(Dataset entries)
*** Begin section ***

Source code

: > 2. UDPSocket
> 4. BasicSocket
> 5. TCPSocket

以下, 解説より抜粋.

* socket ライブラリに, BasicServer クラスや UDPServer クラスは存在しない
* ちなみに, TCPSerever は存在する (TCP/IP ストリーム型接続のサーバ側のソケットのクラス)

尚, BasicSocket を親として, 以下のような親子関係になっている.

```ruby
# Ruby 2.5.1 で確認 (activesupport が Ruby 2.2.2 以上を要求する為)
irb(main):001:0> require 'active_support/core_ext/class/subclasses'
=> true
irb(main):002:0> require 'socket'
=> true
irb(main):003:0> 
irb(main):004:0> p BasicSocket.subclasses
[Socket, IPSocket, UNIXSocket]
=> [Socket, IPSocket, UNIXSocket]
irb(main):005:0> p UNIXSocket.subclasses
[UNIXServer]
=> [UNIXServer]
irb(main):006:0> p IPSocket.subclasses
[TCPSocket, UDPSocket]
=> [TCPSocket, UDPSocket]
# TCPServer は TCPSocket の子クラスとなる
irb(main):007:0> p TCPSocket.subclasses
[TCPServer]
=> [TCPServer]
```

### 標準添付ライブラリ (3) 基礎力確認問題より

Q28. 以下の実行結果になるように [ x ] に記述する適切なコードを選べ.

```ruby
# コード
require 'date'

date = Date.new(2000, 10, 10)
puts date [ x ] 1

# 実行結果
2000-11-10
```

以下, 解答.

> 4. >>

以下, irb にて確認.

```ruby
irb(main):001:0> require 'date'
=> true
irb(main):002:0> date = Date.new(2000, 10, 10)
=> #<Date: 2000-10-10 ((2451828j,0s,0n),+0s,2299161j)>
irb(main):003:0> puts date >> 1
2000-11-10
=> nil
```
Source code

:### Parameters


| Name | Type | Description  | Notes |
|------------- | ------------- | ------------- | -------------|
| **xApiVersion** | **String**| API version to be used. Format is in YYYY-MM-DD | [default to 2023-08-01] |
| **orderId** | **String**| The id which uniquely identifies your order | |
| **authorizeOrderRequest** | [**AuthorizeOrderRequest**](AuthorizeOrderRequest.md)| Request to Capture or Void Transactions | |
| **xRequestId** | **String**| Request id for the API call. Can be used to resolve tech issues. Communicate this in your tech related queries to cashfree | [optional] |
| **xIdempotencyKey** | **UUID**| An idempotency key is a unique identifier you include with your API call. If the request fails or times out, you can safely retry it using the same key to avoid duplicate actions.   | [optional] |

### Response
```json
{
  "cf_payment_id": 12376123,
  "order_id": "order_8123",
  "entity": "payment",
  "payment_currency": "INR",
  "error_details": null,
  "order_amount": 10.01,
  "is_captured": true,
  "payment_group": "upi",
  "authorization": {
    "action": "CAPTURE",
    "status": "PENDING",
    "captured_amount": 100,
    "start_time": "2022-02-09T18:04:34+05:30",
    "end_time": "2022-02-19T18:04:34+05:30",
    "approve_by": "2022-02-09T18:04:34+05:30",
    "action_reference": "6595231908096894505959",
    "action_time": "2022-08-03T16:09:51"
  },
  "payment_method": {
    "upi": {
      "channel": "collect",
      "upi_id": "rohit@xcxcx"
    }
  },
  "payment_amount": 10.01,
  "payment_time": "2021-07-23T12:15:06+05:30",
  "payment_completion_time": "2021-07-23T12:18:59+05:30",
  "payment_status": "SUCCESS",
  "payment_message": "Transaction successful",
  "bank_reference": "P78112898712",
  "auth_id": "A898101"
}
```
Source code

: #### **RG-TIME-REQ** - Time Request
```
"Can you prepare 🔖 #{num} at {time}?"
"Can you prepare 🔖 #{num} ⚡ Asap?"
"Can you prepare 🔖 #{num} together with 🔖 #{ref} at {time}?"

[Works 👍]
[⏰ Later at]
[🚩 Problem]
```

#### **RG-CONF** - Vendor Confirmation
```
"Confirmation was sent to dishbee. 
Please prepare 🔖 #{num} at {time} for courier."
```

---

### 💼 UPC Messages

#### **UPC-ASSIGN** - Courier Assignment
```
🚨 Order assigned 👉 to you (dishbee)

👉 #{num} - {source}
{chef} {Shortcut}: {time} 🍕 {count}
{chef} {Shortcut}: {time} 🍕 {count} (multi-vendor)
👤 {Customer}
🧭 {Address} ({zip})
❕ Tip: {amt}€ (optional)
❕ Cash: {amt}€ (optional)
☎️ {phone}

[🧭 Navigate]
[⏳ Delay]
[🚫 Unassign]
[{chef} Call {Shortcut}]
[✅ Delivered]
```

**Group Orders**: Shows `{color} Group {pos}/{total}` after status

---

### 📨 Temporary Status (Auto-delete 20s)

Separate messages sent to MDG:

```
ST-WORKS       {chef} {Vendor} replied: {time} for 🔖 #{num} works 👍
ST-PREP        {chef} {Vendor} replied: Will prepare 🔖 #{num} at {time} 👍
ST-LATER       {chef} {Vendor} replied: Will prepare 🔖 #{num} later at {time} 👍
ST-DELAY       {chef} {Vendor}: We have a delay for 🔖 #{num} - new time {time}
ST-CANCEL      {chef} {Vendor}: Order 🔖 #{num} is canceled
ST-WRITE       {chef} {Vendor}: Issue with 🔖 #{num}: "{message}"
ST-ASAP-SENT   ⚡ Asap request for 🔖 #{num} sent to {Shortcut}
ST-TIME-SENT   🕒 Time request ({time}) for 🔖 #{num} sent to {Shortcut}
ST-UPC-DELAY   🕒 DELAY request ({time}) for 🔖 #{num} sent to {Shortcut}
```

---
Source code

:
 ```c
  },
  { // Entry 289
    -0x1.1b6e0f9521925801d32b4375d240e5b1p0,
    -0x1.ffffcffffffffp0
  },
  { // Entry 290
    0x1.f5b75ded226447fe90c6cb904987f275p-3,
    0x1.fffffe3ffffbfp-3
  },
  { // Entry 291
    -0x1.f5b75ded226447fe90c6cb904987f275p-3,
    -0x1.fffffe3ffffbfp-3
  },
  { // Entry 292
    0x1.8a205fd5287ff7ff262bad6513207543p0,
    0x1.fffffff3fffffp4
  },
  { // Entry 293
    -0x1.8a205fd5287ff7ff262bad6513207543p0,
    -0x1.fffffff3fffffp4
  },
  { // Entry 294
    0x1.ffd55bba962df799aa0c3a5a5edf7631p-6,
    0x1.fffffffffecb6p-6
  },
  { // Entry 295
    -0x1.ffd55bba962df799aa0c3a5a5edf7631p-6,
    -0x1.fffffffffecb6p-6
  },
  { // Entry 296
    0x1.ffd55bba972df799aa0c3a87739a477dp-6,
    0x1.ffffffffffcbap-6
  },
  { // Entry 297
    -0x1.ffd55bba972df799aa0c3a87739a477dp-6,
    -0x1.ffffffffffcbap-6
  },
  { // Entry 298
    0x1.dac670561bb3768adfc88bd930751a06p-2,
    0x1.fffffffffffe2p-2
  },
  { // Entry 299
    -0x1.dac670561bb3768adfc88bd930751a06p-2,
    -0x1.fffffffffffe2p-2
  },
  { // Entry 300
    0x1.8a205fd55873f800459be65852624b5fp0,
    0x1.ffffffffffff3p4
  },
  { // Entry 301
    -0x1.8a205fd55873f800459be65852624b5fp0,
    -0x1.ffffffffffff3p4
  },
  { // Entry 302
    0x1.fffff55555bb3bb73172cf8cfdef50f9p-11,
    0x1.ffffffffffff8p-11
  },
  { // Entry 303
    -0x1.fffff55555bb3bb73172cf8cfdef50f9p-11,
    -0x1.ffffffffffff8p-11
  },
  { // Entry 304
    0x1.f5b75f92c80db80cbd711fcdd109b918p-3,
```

*** End section ***

Only the lines from the top of the data through the line that contains "your order | |" should be quoted, exactly as they stand.

Source code

: > 2. UDPSocket
> 4. BasicSocket
> 5. TCPSocket

以下, 解説より抜粋.

* socket ライブラリに, BasicServer クラスや UDPServer クラスは存在しない
* ちなみに, TCPSerever は存在する (TCP/IP ストリーム型接続のサーバ側のソケットのクラス)

尚, BasicSocket を親として, 以下のような親子関係になっている.

```ruby
# Ruby 2.5.1 で確認 (activesupport が Ruby 2.2.2 以上を要求する為)
irb(main):001:0> require 'active_support/core_ext/class/subclasses'
=> true
irb(main):002:0> require 'socket'
=> true
irb(main):003:0> 
irb(main):004:0> p BasicSocket.subclasses
[Socket, IPSocket, UNIXSocket]
=> [Socket, IPSocket, UNIXSocket]
irb(main):005:0> p UNIXSocket.subclasses
[UNIXServer]
=> [UNIXServer]
irb(main):006:0> p IPSocket.subclasses
[TCPSocket, UDPSocket]
=> [TCPSocket, UDPSocket]
# TCPServer は TCPSocket の子クラスとなる
irb(main):007:0> p TCPSocket.subclasses
[TCPServer]
=> [TCPServer]
```

### 標準添付ライブラリ (3) 基礎力確認問題より

Q28. 以下の実行結果になるように [ x ] に記述する適切なコードを選べ.

```ruby
# コード
require 'date'

date = Date.new(2000, 10, 10)
puts date [ x ] 1

# 実行結果
2000-11-10
```

以下, 解答.

> 4. >>

以下, irb にて確認.

```ruby
irb(main):001:0> require 'date'
=> true
irb(main):002:0> date = Date.new(2000, 10, 10)
=> #<Date: 2000-10-10 ((2451828j,0s,0n),+0s,2299161j)>
irb(main):003:0> puts date >> 1
2000-11-10
=> nil
```
Source code

:### Parameters


| Name | Type | Description  | Notes |
|------------- | ------------- | ------------- | -------------|
| **xApiVersion** | **String**| API version to be used. Format is in YYYY-MM-DD | [default to 2023-08-01] |
| **orderId** | **String**| The id which uniquely identifies your order | |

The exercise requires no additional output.